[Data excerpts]
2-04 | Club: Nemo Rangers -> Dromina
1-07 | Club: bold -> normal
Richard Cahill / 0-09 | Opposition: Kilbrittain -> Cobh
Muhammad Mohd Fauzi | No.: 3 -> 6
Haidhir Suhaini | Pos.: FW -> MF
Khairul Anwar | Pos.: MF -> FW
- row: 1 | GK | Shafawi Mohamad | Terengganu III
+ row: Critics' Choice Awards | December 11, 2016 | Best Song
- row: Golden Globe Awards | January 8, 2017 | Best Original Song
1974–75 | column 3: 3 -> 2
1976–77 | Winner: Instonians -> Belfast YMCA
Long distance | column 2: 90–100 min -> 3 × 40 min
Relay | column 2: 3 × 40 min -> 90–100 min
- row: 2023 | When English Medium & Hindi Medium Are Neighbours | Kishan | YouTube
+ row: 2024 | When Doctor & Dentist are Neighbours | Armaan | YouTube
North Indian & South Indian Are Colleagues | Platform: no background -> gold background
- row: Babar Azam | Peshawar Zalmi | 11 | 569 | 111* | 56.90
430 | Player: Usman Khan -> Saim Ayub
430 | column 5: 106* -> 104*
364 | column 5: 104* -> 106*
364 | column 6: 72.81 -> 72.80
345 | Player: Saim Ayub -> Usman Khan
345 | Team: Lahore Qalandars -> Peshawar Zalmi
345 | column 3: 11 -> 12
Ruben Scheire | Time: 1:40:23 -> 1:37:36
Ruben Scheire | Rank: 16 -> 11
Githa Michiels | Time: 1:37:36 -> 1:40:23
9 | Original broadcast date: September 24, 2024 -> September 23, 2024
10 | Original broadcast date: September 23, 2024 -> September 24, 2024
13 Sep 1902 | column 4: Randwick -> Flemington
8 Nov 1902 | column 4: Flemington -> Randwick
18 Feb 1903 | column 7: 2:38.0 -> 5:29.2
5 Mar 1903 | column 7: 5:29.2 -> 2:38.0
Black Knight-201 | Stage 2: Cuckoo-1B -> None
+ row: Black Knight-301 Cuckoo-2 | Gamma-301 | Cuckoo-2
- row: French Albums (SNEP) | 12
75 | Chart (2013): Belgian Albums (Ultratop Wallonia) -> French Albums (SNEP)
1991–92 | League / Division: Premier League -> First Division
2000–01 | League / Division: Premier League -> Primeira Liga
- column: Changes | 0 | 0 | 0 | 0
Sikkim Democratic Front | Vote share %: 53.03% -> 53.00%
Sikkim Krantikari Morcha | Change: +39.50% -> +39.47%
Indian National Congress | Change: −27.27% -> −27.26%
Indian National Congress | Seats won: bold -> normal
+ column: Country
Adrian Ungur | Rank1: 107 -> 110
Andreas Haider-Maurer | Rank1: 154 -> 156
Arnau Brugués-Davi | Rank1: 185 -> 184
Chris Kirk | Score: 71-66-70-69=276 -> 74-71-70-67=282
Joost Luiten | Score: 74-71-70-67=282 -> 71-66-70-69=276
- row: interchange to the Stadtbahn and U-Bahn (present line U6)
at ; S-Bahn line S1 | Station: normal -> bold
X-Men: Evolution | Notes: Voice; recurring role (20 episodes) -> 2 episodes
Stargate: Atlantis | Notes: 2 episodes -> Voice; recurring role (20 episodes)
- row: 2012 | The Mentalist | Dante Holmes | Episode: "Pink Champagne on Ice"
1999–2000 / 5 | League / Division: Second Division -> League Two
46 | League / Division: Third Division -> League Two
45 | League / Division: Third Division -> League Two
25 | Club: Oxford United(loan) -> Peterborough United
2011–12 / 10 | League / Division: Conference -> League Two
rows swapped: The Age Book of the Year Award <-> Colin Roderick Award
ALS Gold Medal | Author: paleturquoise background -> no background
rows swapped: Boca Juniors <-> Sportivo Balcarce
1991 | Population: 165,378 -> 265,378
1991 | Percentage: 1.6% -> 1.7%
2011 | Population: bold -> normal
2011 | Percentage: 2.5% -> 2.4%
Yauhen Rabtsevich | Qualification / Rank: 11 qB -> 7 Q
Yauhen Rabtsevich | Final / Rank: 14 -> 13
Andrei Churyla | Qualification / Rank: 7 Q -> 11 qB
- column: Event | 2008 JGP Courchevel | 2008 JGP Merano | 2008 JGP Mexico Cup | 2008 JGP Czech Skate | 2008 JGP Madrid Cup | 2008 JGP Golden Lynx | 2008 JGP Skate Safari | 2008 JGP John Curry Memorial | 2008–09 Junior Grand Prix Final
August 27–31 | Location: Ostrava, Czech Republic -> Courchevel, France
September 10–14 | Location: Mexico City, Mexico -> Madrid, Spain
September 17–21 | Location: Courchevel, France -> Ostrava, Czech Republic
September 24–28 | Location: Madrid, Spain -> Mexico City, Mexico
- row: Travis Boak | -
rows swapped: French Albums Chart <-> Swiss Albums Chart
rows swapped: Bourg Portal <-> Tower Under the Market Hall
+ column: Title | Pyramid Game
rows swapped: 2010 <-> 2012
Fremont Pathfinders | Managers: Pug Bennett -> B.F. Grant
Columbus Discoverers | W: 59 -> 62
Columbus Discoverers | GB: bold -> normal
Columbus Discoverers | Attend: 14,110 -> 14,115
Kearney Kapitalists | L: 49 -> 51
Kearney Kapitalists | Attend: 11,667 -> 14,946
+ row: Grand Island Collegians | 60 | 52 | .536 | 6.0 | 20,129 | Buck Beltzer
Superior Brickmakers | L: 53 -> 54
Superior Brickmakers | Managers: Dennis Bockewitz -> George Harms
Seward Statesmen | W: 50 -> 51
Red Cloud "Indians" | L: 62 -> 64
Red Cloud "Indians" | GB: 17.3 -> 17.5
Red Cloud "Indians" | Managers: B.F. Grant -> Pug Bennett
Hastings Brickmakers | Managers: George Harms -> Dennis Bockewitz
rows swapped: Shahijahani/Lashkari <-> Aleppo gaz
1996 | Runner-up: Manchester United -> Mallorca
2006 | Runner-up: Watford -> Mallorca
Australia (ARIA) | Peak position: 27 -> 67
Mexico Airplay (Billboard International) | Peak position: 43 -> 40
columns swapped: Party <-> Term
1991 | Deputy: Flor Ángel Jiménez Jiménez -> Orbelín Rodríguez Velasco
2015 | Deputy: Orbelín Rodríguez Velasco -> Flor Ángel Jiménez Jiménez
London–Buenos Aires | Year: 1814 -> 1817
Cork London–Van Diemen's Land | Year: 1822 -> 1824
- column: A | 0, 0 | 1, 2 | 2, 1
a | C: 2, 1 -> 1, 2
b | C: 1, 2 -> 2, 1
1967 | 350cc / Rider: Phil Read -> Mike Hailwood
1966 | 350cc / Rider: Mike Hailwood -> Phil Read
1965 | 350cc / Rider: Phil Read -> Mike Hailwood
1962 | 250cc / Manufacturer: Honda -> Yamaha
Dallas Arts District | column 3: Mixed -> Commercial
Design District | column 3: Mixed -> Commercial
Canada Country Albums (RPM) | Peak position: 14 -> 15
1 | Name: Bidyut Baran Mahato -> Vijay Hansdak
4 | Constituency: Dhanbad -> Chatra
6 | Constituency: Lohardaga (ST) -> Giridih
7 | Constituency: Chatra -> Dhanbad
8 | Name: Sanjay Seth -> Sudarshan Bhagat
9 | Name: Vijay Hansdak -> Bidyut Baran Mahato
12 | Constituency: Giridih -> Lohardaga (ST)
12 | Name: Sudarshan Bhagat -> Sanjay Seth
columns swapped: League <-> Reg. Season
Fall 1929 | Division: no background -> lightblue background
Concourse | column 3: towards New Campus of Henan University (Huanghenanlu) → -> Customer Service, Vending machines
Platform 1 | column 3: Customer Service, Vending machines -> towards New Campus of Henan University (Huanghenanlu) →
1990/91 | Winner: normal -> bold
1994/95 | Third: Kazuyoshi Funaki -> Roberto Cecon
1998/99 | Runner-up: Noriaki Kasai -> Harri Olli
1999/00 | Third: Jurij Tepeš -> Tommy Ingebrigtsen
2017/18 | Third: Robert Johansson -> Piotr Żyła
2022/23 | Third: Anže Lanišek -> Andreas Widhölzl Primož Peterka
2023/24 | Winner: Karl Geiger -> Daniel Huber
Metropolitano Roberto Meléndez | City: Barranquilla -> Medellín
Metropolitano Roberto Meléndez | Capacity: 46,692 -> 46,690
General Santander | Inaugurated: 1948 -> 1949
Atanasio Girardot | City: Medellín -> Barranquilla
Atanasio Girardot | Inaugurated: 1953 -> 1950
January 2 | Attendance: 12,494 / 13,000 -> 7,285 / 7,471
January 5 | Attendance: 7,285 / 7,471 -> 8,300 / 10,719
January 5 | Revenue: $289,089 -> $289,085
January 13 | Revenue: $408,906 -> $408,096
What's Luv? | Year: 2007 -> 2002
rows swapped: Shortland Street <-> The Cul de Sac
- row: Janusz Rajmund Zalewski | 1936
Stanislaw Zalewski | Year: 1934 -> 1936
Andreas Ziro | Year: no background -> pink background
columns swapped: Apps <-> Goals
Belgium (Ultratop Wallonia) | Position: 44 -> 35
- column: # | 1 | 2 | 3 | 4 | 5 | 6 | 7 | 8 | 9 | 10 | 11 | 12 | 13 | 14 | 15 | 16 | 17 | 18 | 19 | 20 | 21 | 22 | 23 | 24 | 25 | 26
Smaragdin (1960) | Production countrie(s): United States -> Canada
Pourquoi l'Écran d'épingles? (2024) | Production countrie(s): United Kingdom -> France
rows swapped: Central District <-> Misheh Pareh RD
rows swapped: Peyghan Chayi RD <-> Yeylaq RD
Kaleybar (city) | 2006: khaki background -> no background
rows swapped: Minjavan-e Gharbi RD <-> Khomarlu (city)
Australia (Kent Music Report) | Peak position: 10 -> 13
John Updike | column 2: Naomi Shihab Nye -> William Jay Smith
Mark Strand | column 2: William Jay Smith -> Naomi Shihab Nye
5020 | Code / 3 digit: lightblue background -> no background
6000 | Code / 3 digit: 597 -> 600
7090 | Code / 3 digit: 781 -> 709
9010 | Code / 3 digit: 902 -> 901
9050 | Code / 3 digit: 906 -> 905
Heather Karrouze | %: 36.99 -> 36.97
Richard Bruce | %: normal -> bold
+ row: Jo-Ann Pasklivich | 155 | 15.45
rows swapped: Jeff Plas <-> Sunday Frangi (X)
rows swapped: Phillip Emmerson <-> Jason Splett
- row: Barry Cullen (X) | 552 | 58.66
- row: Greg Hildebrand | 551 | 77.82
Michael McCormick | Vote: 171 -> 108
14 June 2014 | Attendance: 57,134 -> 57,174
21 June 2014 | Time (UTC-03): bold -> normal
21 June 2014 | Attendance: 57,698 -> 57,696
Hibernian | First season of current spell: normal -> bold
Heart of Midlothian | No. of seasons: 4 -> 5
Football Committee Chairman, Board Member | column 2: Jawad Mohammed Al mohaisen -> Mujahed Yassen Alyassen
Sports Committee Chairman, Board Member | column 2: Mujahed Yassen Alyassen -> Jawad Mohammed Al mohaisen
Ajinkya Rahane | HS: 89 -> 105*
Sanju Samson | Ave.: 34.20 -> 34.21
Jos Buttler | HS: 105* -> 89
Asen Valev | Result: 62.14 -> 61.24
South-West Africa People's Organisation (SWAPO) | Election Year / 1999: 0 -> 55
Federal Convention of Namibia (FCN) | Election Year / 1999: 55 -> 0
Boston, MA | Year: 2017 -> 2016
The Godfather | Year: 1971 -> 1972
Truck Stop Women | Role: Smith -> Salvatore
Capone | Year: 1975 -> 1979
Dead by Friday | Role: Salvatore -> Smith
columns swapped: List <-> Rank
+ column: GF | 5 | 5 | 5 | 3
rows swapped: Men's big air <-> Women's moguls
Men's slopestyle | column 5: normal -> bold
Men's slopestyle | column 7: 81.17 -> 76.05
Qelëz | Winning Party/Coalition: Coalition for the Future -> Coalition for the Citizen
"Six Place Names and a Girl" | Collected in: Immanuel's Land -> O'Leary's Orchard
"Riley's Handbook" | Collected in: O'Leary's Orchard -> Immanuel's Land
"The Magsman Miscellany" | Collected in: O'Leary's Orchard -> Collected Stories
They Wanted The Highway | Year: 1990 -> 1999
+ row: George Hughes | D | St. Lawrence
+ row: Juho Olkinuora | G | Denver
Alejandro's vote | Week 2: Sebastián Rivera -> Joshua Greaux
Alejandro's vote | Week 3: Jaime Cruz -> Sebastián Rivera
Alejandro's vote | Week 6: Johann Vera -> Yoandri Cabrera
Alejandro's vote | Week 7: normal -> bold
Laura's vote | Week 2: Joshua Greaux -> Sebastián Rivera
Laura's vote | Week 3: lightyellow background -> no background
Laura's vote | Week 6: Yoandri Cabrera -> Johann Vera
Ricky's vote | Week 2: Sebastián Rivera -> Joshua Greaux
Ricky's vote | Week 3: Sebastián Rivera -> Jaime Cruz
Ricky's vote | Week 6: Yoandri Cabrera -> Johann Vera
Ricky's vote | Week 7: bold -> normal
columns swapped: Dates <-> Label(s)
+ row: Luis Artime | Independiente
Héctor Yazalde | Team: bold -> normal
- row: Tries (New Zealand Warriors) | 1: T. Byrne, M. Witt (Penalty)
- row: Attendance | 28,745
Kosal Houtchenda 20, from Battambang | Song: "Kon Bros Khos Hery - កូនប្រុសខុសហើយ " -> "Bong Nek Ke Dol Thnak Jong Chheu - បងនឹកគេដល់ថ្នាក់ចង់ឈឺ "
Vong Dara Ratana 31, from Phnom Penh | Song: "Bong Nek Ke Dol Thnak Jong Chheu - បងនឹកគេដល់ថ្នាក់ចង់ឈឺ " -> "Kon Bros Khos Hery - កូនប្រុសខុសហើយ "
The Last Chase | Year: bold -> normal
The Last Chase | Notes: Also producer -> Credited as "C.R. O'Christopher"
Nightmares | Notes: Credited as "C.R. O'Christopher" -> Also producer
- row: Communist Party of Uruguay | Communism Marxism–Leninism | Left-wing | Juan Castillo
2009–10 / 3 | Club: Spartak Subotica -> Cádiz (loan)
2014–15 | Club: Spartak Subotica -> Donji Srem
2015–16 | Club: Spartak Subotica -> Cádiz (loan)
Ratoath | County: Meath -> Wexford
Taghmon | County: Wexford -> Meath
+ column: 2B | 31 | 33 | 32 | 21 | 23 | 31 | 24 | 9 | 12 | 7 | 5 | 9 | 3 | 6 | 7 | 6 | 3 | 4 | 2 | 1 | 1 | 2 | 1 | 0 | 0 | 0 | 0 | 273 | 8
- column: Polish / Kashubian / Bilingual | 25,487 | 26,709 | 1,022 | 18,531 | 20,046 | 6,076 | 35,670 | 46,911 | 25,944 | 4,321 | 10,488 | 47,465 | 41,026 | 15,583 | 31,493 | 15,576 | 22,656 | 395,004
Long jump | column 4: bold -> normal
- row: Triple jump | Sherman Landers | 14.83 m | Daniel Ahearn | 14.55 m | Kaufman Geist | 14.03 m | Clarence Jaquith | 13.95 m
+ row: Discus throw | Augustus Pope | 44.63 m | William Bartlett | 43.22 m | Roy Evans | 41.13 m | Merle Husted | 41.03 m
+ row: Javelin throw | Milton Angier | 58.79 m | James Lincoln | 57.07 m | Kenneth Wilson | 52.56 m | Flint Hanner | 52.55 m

» **Stated problem**:
Copy the items word for word, starting at the first line of the items and ending at the line that contains "Relay | column 2: 3 × 40 min -> 90–100 min", with both of those lines included.

» **Response to the task**:
2-04 | Club: Nemo Rangers -> Dromina
1-07 | Club: bold -> normal
Richard Cahill / 0-09 | Opposition: Kilbrittain -> Cobh
Muhammad Mohd Fauzi | No.: 3 -> 6
Haidhir Suhaini | Pos.: FW -> MF
Khairul Anwar | Pos.: MF -> FW
- row: 1 | GK | Shafawi Mohamad | Terengganu III
+ row: Critics' Choice Awards | December 11, 2016 | Best Song
- row: Golden Globe Awards | January 8, 2017 | Best Original Song
1974–75 | column 3: 3 -> 2
1976–77 | Winner: Instonians -> Belfast YMCA
Long distance | column 2: 90–100 min -> 3 × 40 min
Relay | column 2: 3 × 40 min -> 90–100 min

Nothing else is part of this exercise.